Please copy out word for word the part of the items below that opens with the line containing "Record the voltage" and closes with the line containing "Value: 2.5 V". Leave the pictures out of your answer.

##### RECORDS #####

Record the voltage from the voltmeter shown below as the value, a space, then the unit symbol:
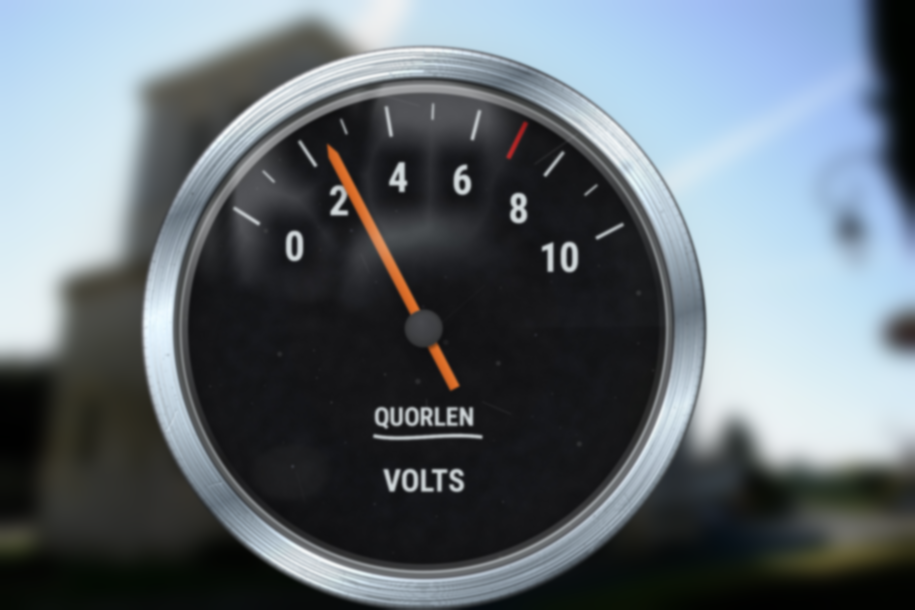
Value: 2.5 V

#####
##### RECORDS #####

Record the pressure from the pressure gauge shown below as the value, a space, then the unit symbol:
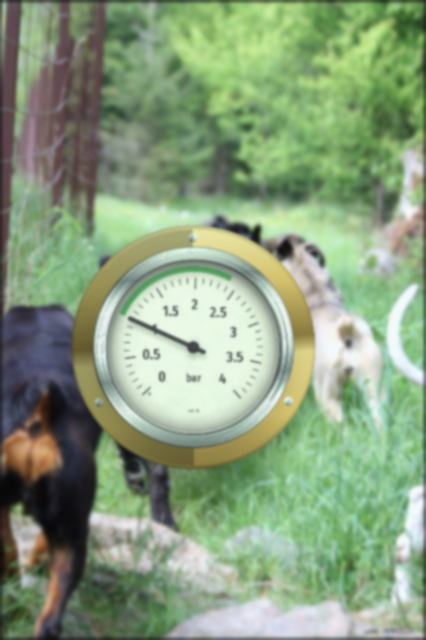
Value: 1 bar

#####
##### RECORDS #####

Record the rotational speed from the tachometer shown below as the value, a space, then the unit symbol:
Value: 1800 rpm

#####

> _EXPECTED OUTPUT_:
Record the voltage from the voltmeter shown below as the value, a space, then the unit symbol:
Value: 2.5 V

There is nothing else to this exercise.